I have been a patient of your dad’s practice for many years. I have one full and one partial knee replacement. I have taken the pre-dental meds for 8 years and will continue to do so – at least for mow. Thanks for the article.
Alan, I realize your piece, which I just came across, is several years old, but it is just as relevant, unfortunately, as if it were written yesterday. This is from a patient’s viewpoint: I’ve been caught up in the stressful controversy about whether antibiotics are necessary prior to virtually all dental procedures, including cleanings, for the last several years, as I have severe hip arthritis that I’m told would benefit from replacement surgery. (I actually cancelled my first scheduled hip op, two years ago, due to this controversy.) I need three dental cleanings per year due to frequent plaque buildup. In a “bad year,” I might also need a root canal and/or crown replacement. I also have a medical condition that has required a wide-spectrum antibiotic every few years. Added to the requisite dental cleanings, a “bad year” could see me taking wide-spectrum antibiotics up to six times! This is risky in the extreme, especially relative to the risk it poses for C. difficile colitis (which I had after a course of clindamycin for tear-duct surgery). I think your points are excellent; it’s hard to imagine who wouldn’t be massively confused by the “recommendations” and all of the tiers of “evidence.” I do disagree, though, with your statement that the risk of harm after premedicating with amoxicillin is slight, as MANY patients report having contracted C. difficile even from low doses of dental antibiotics. (I know this from my participation on an online patient forum.)
Would you be willing to update your piece with a few comments on how you currently view this confusing situation? Hopefully, that would invite further comments from patients and practitioners. With this week’s headline news about a new E. coli superbug that is resistant to all antibiotics, this topic couldn’t be more important or timely.
Thanks for an excellent post.
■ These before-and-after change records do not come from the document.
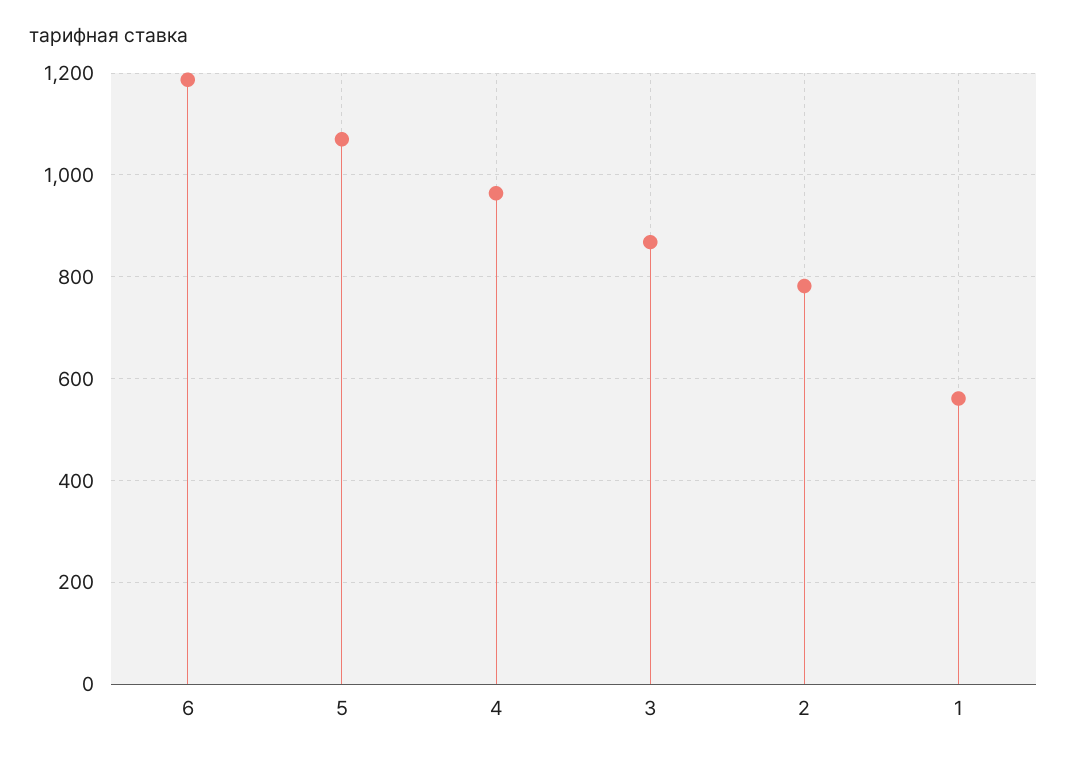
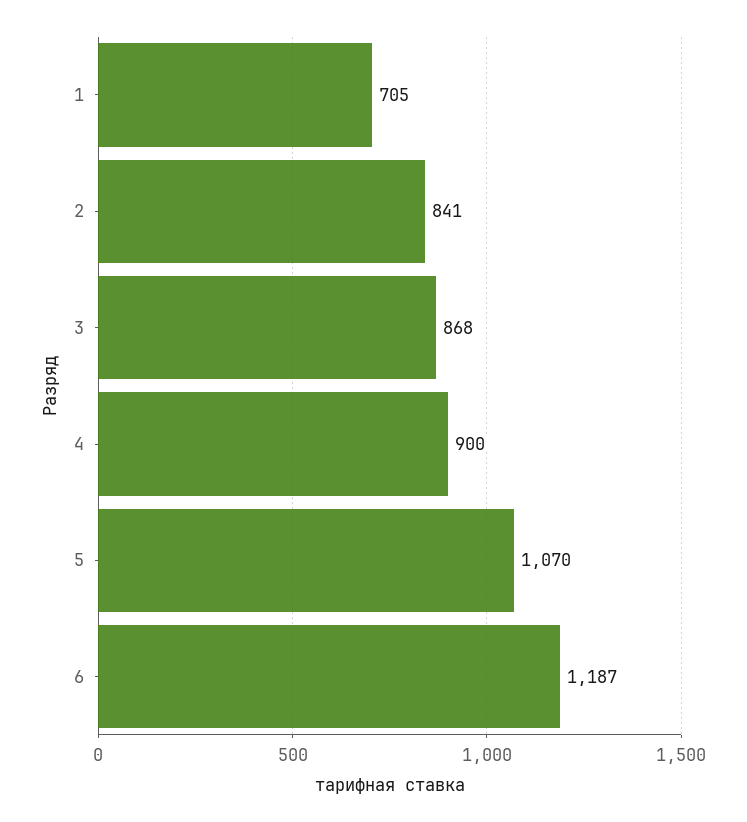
  {
    "6": 1187,
    "5": 1070,
-   "4": 960,
+   "4": 900,
    "3": 868,
-   "2": 780,
+   "2": 841,
-   "1": 560
+   "1": 705
  }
Same thoughts and problems in Finland.
I’m interested in the legal aspect – how stressful is it to think of it? In the US, it seems to be much more disturbing than in Europe. I mean, there are moments when I’m not sure what to do and I end up thinking “hmmm, if I end up in jail, I guess that must be a cosy place”. Not very afraid of it!
We had a bad incident in HUSLAB (main blood sampling laboratory in Helsinki) in March this year. A lab assistant normally working somewhere else had come in for a day and was meant to take blood samples in one of the lab rooms. She knew how to do it and worked all morning without problems. She ran out of needles by midday and after searching for new ones, found a box where the previous worker had put used “safety” needles the previous day. She thought they were new and unused, and she had never seen a safety needle before. Only a few hours later she found another box where there were actual unused safety needles. At that moment she realized what the unused ones really look like. She panicked. She got home and called the boss, telling what had happened. She had taken about 20 blood samples using the contaminated needles.
What would’ve happened in the US after this?
In Helsinki, they instantly reacted on the phone call of the worker, investigated the whole case thoroughly, made the report public yesterday and by new safety standards, prevented the same thing from happening again. But no-one ended up in jail. No worker had to pay for anyone. It was _just_ a bad mistake, and many separate factors led to the outcome.
Somehow I really like that – it’s not always someones fault only. Things just happen and we STILL can learn from them.